“They need more surprise in their lives,” author Karen Jay Fowler observed about primates in captivity. Isn’t that true for humans, too? The bars on our cages may be invisible, but we tend to live within prescribed, often self-imposed parameters. Happiness gurus ask, “What surprised you today?” Have to think a while before answering? I bet the experts do, too.
I prefer chaos to order; variety to routine. I’m with Einstein, who asked, “If a cluttered desk is a sign of a cluttered mind, what are we to think of an empty desk?” My computer desktop looks remarkably like the fake wood one in my office. I don’t mind having to search for a file. I usually discover something more interesting on the way.
I’m an organizer’s nightmare. Each new closet management system I try is an exercise in futility.
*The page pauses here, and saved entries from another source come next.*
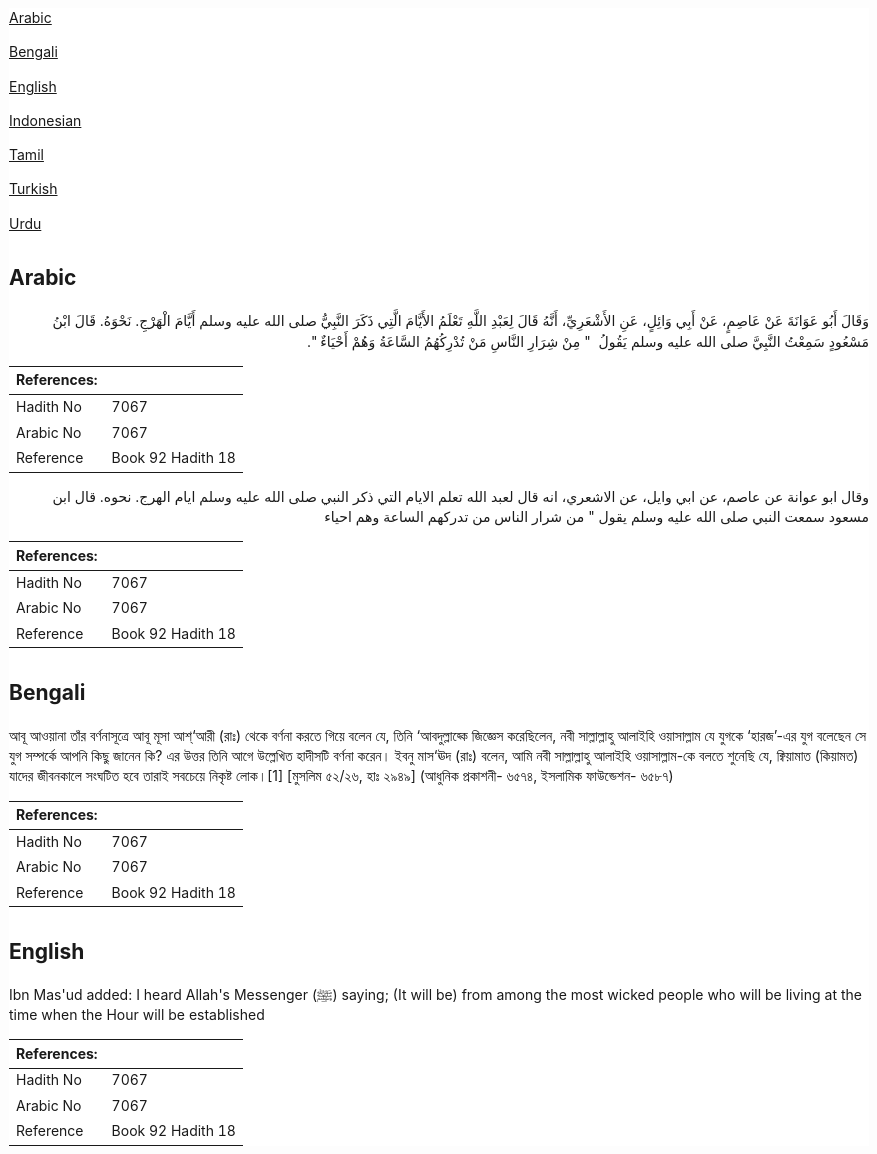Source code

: [Arabic](#arabic)

[Bengali](#bengali)

[English](#english)

[Indonesian](#indonesian)

[Tamil](#tamil)

[Turkish](#turkish)

[Urdu](#urdu)

## Arabic


<div dir="rtl" lang="ar" style={{fontSize:'larger',backgroundColor:'#f8f9fa',padding:20}}>
وَقَالَ أَبُو عَوَانَةَ عَنْ عَاصِمٍ، عَنْ أَبِي وَائِلٍ، عَنِ الأَشْعَرِيِّ، أَنَّهُ قَالَ لِعَبْدِ اللَّهِ تَعْلَمُ الأَيَّامَ الَّتِي ذَكَرَ النَّبِيُّ صلى الله عليه وسلم أَيَّامَ الْهَرْجِ‏.‏ نَحْوَهُ‏.‏ قَالَ ابْنُ مَسْعُودٍ سَمِعْتُ النَّبِيَّ صلى الله عليه وسلم يَقُولُ ‏ "‏ مِنْ شِرَارِ النَّاسِ مَنْ تُدْرِكُهُمُ السَّاعَةُ وَهُمْ أَحْيَاءٌ ‏"‏‏.‏
</div>
<div style={{backgroundColor:'#f8f9fa',padding:20, marginBottom: 10}}><table> <thead> <tr> <th>References:</th> <th></th> </tr> </thead> <tbody><tr><td>Hadith No</td><td>7067</td></tr><tr><td>Arabic No</td><td>7067</td></tr><tr><td>Reference</td><td>Book 92 Hadith 18</td></tr></tbody></table></div>


<div dir="rtl" lang="ar" style={{fontSize:'larger',backgroundColor:'#f8f9fa',padding:20}}>
وقال ابو عوانة عن عاصم، عن ابي وايل، عن الاشعري، انه قال لعبد الله تعلم الايام التي ذكر النبي صلى الله عليه وسلم ايام الهرج. نحوه. قال ابن مسعود سمعت النبي صلى الله عليه وسلم يقول " من شرار الناس من تدركهم الساعة وهم احياء
</div>
<div style={{backgroundColor:'#f8f9fa',padding:20, marginBottom: 10}}><table> <thead> <tr> <th>References:</th> <th></th> </tr> </thead> <tbody><tr><td>Hadith No</td><td>7067</td></tr><tr><td>Arabic No</td><td>7067</td></tr><tr><td>Reference</td><td>Book 92 Hadith 18</td></tr></tbody></table></div>

## Bengali


<div dir="ltr" lang="bn" style={{fontSize:'larger',backgroundColor:'#f8f9fa',padding:20}}>
আবূ আওয়ানা তাঁর বর্ণনাসূত্রে আবূ মূসা আশ্‘আরী (রাঃ) থেকে বর্ণনা করতে গিয়ে বলেন যে, তিনি ‘আবদুল্লাহ্কে জিজ্ঞেস করেছিলেন, নবী সাল্লাল্লাহু আলাইহি ওয়াসাল্লাম যে যুগকে ‘হারজ’-এর যুগ বলেছেন সে যুগ সম্পর্কে আপনি কিছু জানেন কি? এর উত্তর তিনি আগে উল্লেখিত হাদীসটি বর্ণনা করেন। ইবনু মাস‘ঊদ (রাঃ) বলেন, আমি নবী সাল্লাল্লাহু আলাইহি ওয়াসাল্লাম-কে বলতে শুনেছি যে, ক্বিয়ামাত (কিয়ামত) যাদের জীবনকালে সংঘটিত হবে তারাই সবচেয়ে নিকৃষ্ট লোক।[1] [মুসলিম ৫২/২৬, হাঃ ২৯৪৯] (আধুনিক প্রকাশনী- ৬৫৭৪, ইসলামিক ফাউন্ডেশন- ৬৫৮৭)
</div>
<div style={{backgroundColor:'#f8f9fa',padding:20, marginBottom: 10}}><table> <thead> <tr> <th>References:</th> <th></th> </tr> </thead> <tbody><tr><td>Hadith No</td><td>7067</td></tr><tr><td>Arabic No</td><td>7067</td></tr><tr><td>Reference</td><td>Book 92 Hadith 18</td></tr></tbody></table></div>

## English


<div dir="ltr" lang="en" style={{fontSize:'larger',backgroundColor:'#f8f9fa',padding:20}}>
Ibn Mas'ud added: I heard Allah's Messenger (ﷺ) saying; (It will be) from among the most wicked people who will be living at the time when the Hour will be established
</div>
<div style={{backgroundColor:'#f8f9fa',padding:20, marginBottom: 10}}><table> <thead> <tr> <th>References:</th> <th></th> </tr> </thead> <tbody><tr><td>Hadith No</td><td>7067</td></tr><tr><td>Arabic No</td><td>7067</td></tr><tr><td>Reference</td><td>Book 92 Hadith 18</td></tr></tbody></table></div>
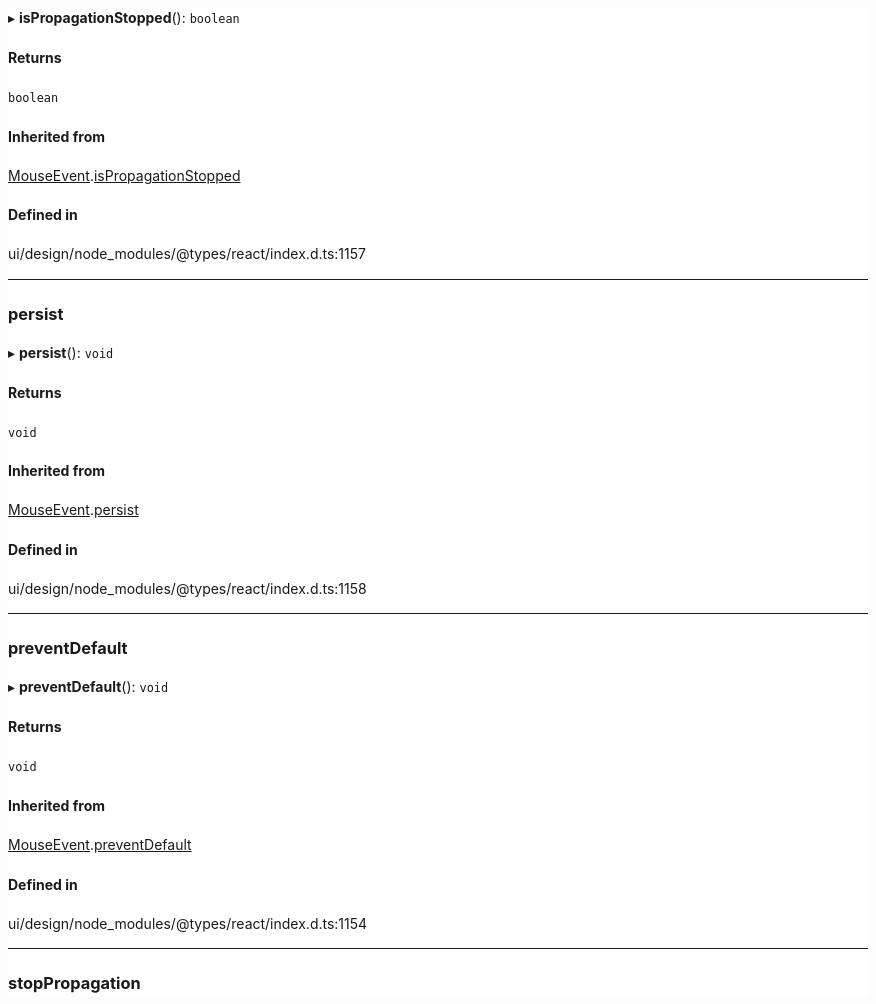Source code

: ▸ **isPropagationStopped**(): `boolean`

#### Returns

`boolean`

#### Inherited from

[MouseEvent](akashaproject_design_system._internal_.MouseEvent.md).[isPropagationStopped](akashaproject_design_system._internal_.MouseEvent.md#ispropagationstopped)

#### Defined in

ui/design/node_modules/@types/react/index.d.ts:1157

___

### persist

▸ **persist**(): `void`

#### Returns

`void`

#### Inherited from

[MouseEvent](akashaproject_design_system._internal_.MouseEvent.md).[persist](akashaproject_design_system._internal_.MouseEvent.md#persist)

#### Defined in

ui/design/node_modules/@types/react/index.d.ts:1158

___

### preventDefault

▸ **preventDefault**(): `void`

#### Returns

`void`

#### Inherited from

[MouseEvent](akashaproject_design_system._internal_.MouseEvent.md).[preventDefault](akashaproject_design_system._internal_.MouseEvent.md#preventdefault)

#### Defined in

ui/design/node_modules/@types/react/index.d.ts:1154

___

### stopPropagation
I get some great idea to group pants, skirts and shirts by color, but in no time a white shirt creeps into the blue section or a purple skirt invades the greys. Then my true nature overcomes the impulse for order: As Rhett Butler said, “Frankly, my dear, I don’t give a damn.” I don’t need to know where my red jeans are before I open the closet. On my way to those jeans some tan pants may cry, “Pick me!” and I start hunting for my leopard print shirt.
Like stickers that say “I stop for pedestrians,” I stop for a new train of thought. Friends offer tips for staying focused: “I wait until noon to read emails so I don’t get sidetracked from my morning agenda.” Why would I do that? I love to get sidetracked. I open email while sipping my morning coffee. Messages requiring attention get equal time with uninvited messages that spark my curiosity. I click on hyperlinks, fully aware they open up who knows what to explore, like a “Save the whales” plea or a birthday reminder. Off I go, signing a petition, sending an e-card. Then I get to work. The phone rings. It’s a friend. Send it to voicemail? No. “Have a minute?” “Sure. What’s up?”
Guess which car trips I prefer: The “Straight Shot” on monotonous highways, or the “Sauntering Scenic” option – the old road meandering through quaint towns and farmland. When my husband and I had kids in tow, the superhighway reigned. Now speed takes a back seat to serendipity. On the old highway I pick the diner with the most trucks outside or head into town to a mom-and-pop cafe.
During our RV period we discovered mega-centers where long haul drivers could shower, get shoe-shines (was that important?), buy automotive gizmos, Big Men’s T-shirts and artery-clogging snacks, plus real Coke (no wimpy diet stuff). These husky guys could gas up at the pump and at the snack bar. Dining with kings of the road vs. highway franchise fare? I prefer a waitress and a printed menu to picking numbers posted above fast-food cashiers (they must repeat “Do you want cheese on that?” in their dreams). At truckers’ hot meal havens only 80% of the entrees were fried, and they came with vegetables (overcooked to perfection), plus the standard salad bar with a tantalizing array of iceberg lettuce, pickled beets, shredded carrots, black olives, and macaroni salad under the mandatory sneeze shield.
I didn’t plan my career, it just happened. And I flunked family planning, giving birth twice in 14 months and again 9 years later. When those kids were grown, I jumped at the chance to move across country for a job I accepted in a “blink” moment. (I told you I prefer something new to the tried and true).
“Who loads a dishwasher like this? The rows are there for a reason,” my daughter exclaimed. When I put something in the dishwasher I use a “space available” approach. My dishes don’t care whether they sit in straight rows while being doused with sudsy water, rinsed and dried. Why should I?
Years ago my teenage son announced, “I’ll put the dishes away but I’m not sorting the silverware” as he tossed knives, forks and spoons in the drawer, ignoring their designated spaces. That little act of rebellion seemed reasonable in our over-regimented lives.
Schedules stifle my creativity. My office assistant had to yank me from deep concentration for staff meetings (yawn) or Power Point presentations (oh great, I can see what you’re saying). Now, working from home, I welcome the luxury of unlimited flextime.
I show up on time for appointments. Otherwise, I let each day unfold, following no particular pattern. Who knows? Something might surprise and delight me so I’ll have a ready answer to those gurus, and an added measure of happiness as well. Oh wait, a chipmunk’s outside! Where’s my camera?